Safe space

Il faut au seuil de cet article que je pose un trigger warning, car je vais parler de safe space. Le trigger warning, il convient de le dire en français, est l’avertissement qu’on lance, d’après une «pédagogie saine», avant d’aborder un thème qui risque de heurter les sensibilités délicates; quant au safe space ou «espace sécurisé», il désigne précisément le refuge qui permet à la personne émotionnable d’éviter l’exposition au thème potentiellement traumatique: le racisme, le transgenre, l’islam, le PSG… Mais que se passe-t-il si, à cette liste qui s’allonge sans cesse, j’ajoute le safe space lui-même? Énorme trigger warning entouré de lampes rouges clignotantes! De fait, si le safe space devient une menace, où trouver un safe space pour s’en protéger?

Je m’explique. La logique du safe space présuppose l’existence d’un monde traumatisant. Ce sont les voleurs qui imposent le coffre-fort, les coups d’épée qui exigent l’armure, la tempête qui requiert le havre. Au moment même où je me dis: «Ouf! me voilà à l’abri», j’avoue qu’au-delà de ma bulle s’étend à perte de vue un enchevêtrement d’embuches. Je ne m’épargne les risques de l’immensité que par l’étranglement de l’espace.

Deuxième problème: plus je m’accoutume à un environnement d’ouate et de feutre, plus je deviens douillet. Le paysan livré aux intempéries ne s’enrhume pas facilement. L’habitué des tiédeurs tombe malade au moindre courant d’air. Sans doute ne s’agit-il pas de s’endurcir, mais, à ne vivre que dans des espaces sécurisés, le ramollissement est quasi inévitable. Je sais, bien sûr, que nous sommes à une époque où il est de bon ton de faire «l’éloge de la fragilité». Doit-on la cultiver pour autant? Le verre de cristal est-il meilleur s’il se brise dès le début du toast?

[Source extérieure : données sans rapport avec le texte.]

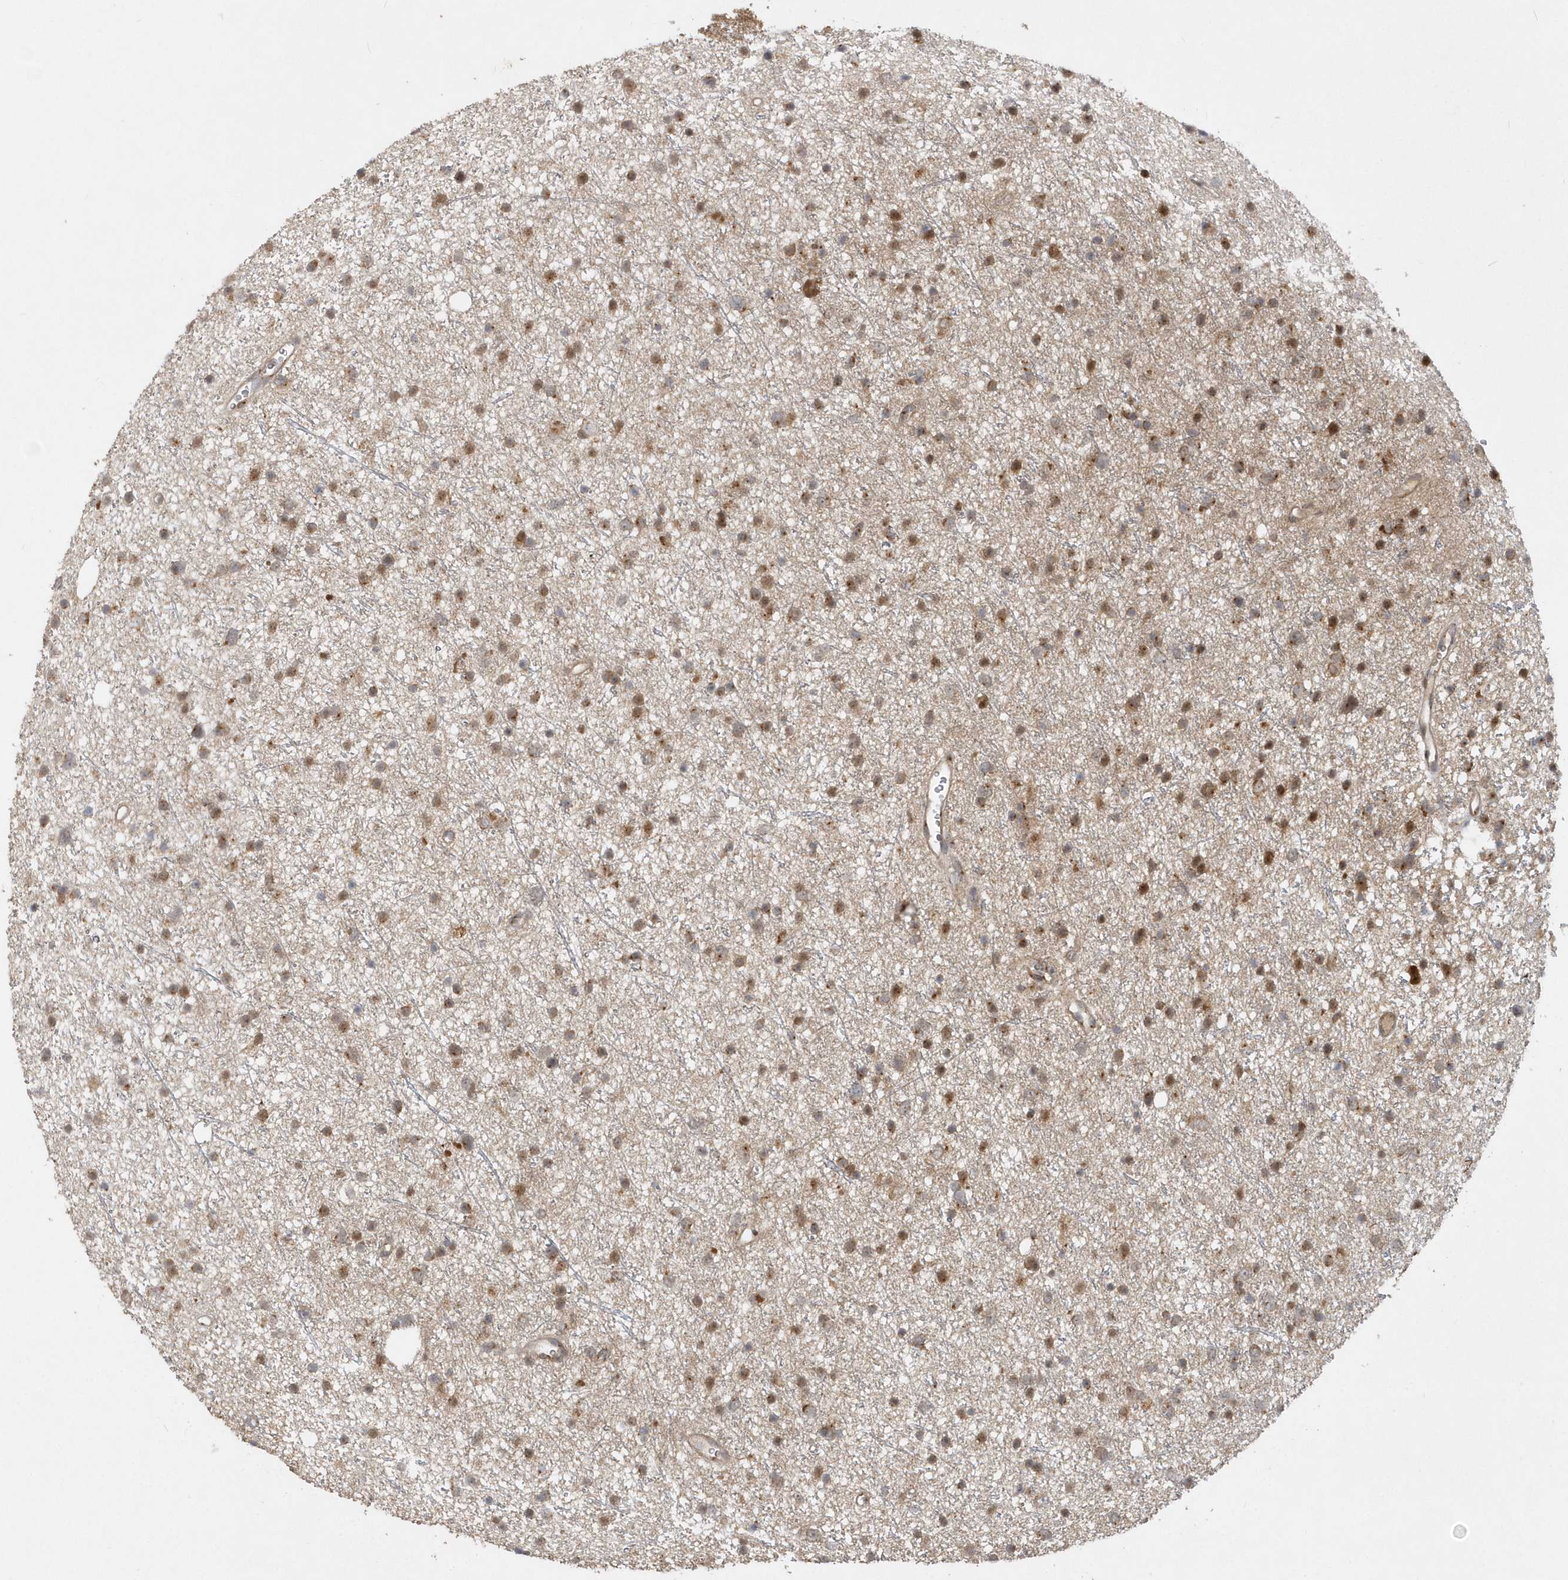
{"staining": {"intensity": "moderate", "quantity": ">75%", "location": "cytoplasmic/membranous,nuclear"}, "tissue": "glioma", "cell_type": "Tumor cells", "image_type": "cancer", "snomed": [{"axis": "morphology", "description": "Glioma, malignant, Low grade"}, {"axis": "topography", "description": "Cerebral cortex"}], "caption": "IHC of glioma reveals medium levels of moderate cytoplasmic/membranous and nuclear staining in approximately >75% of tumor cells.", "gene": "MXI1", "patient": {"sex": "female", "age": 39}}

Je cite Proust pour le troisième problème: «Sous toute douceur charnelle un peu profonde, il y a la permanence d’un danger.»

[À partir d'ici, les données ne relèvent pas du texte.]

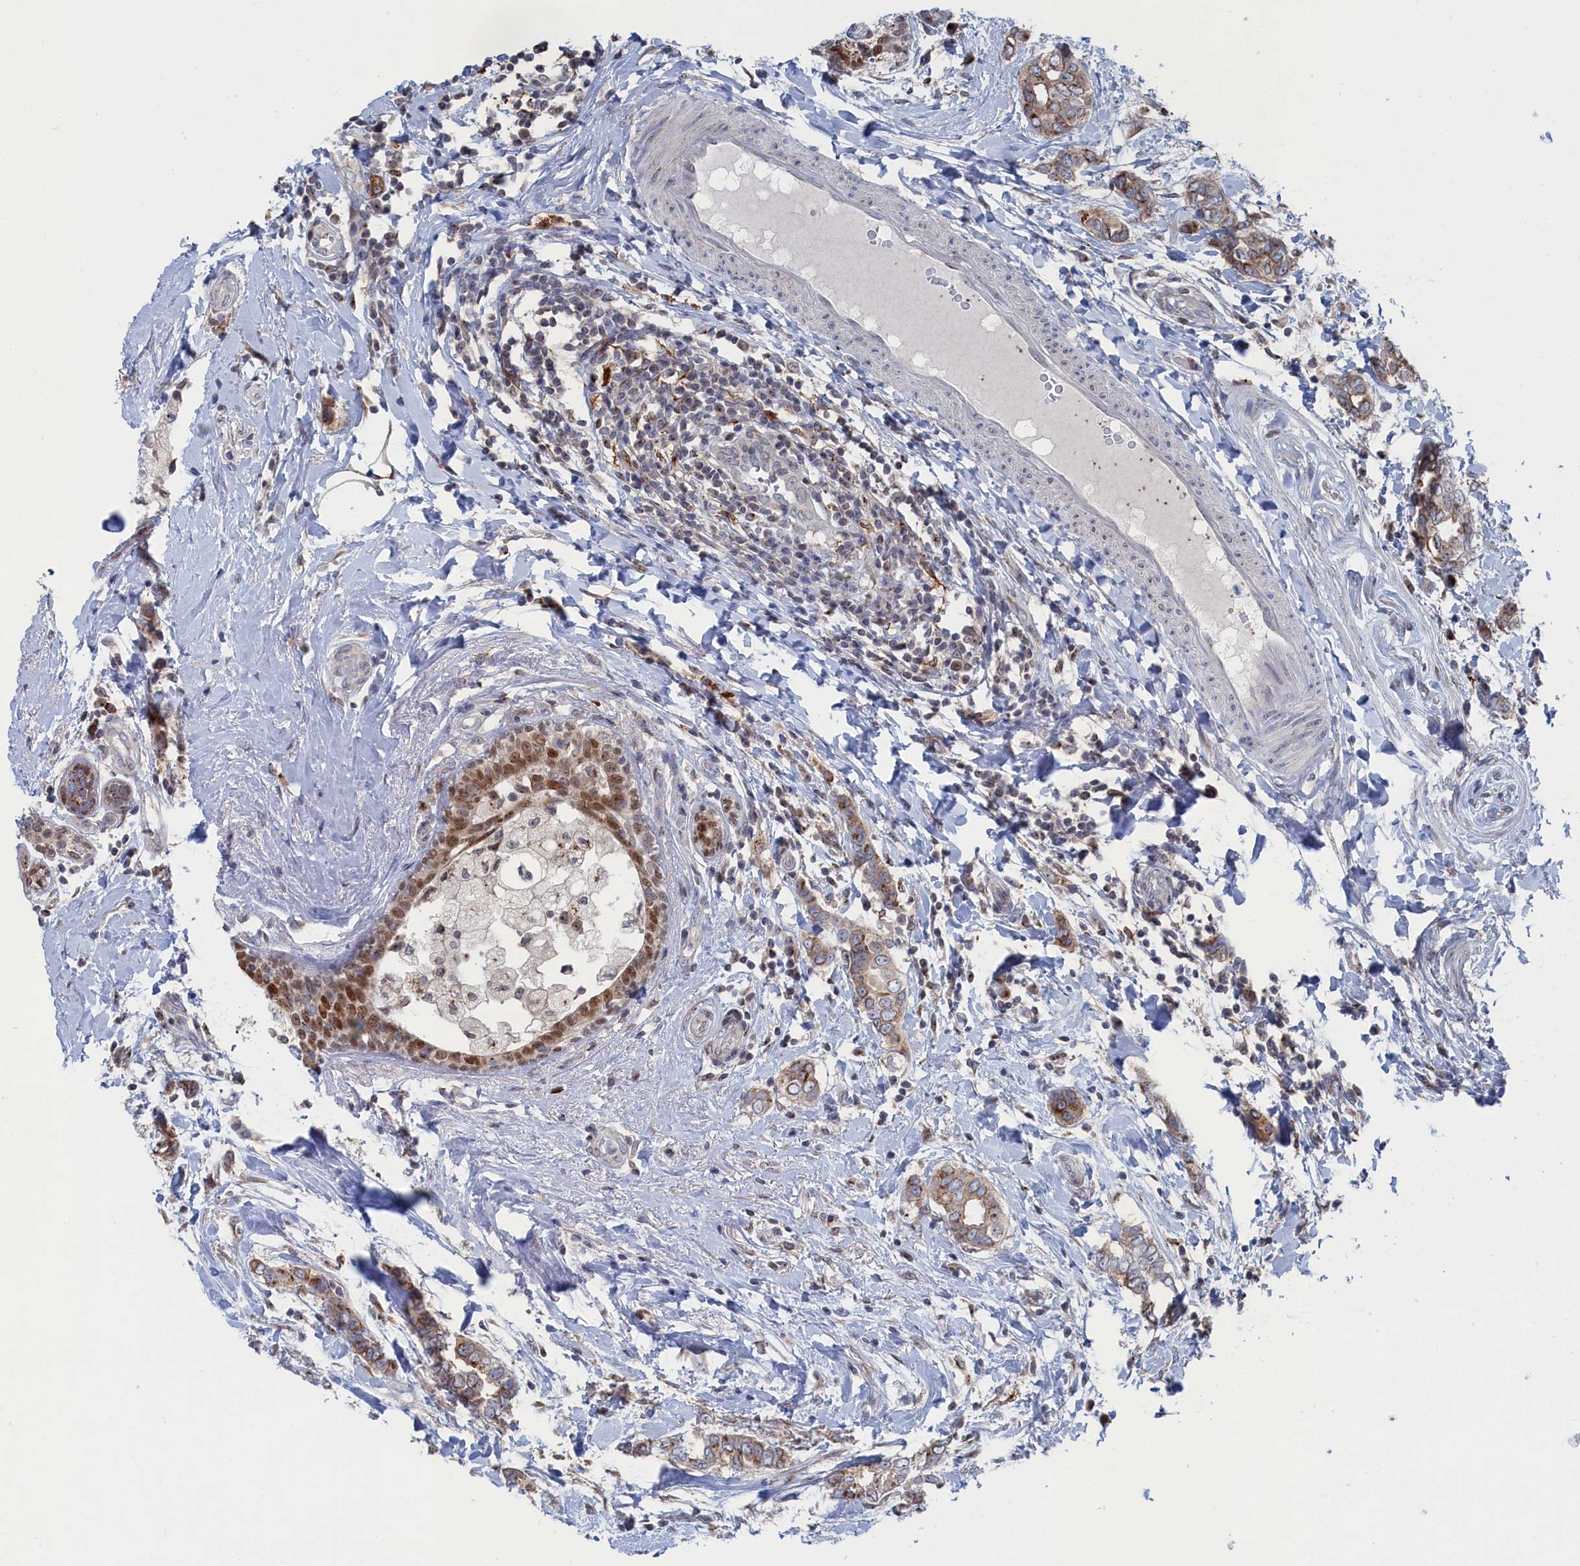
{"staining": {"intensity": "moderate", "quantity": "25%-75%", "location": "cytoplasmic/membranous"}, "tissue": "breast cancer", "cell_type": "Tumor cells", "image_type": "cancer", "snomed": [{"axis": "morphology", "description": "Lobular carcinoma"}, {"axis": "topography", "description": "Breast"}], "caption": "DAB (3,3'-diaminobenzidine) immunohistochemical staining of breast cancer shows moderate cytoplasmic/membranous protein positivity in about 25%-75% of tumor cells. The staining was performed using DAB, with brown indicating positive protein expression. Nuclei are stained blue with hematoxylin.", "gene": "IRX1", "patient": {"sex": "female", "age": 51}}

Hélas, nous sommes de tels enfants gâtés que c’est au moment où nous risquons de la perdre que nous considérons la valeur d’une chose: «L’homme sort pour un duel qui va se dérouler dans des conditions particulièrement dangereuses; alors lui apparait tout d’un coup, au moment où elle va peut-être lui être enlevée, le prix d’une vie de laquelle il aurait pu profiter pour commencer une œuvre ou seulement gouter des plaisirs, et dont il n’a su jouir en rien.» Le safe space nous endort et nous fait perdre non seulement le caractère précieux de chaque instant, mais aussi la gloire que l’on ne saurait avoir sans traverser le péril.

Enfin, le safe space part d’un préjugé selon lequel l’ennemi est toujours extérieur. Et s’il se jouait des murs? Si la retraite était précisément le lieu où nous nous enfermons avec lui? Les moines du désert le savaient mieux que quiconque. Le siècle était devenu trop lâche pour faire encore des martyrs. Il fallait chercher l’héroïcité ailleurs. Aussi fuyaient-ils le monde moins pour éviter ses tentations que pour aller lutter contre le diable. Leur cellule était une arène. Maxime le Confesseur le rappelle dans ses Centuries sur la charité: «Plus ardu est le combat avec les images qu’avec les choses extérieures, tout comme pécher en pensée est plus facile que pécher en action.» J’emporte partout avec moi mes mauvais penchants. Que la tanière soit des plus étanches, et le démon est plus à son aise pour me murmurer à l’oreille.

Fabrice Hadjadj
Fabrice Hadjadj

Fabrice Hadjadj est philosophe et dramaturge. Il dirige l’Institut Philanthropos, à Fribourg, en Suisse.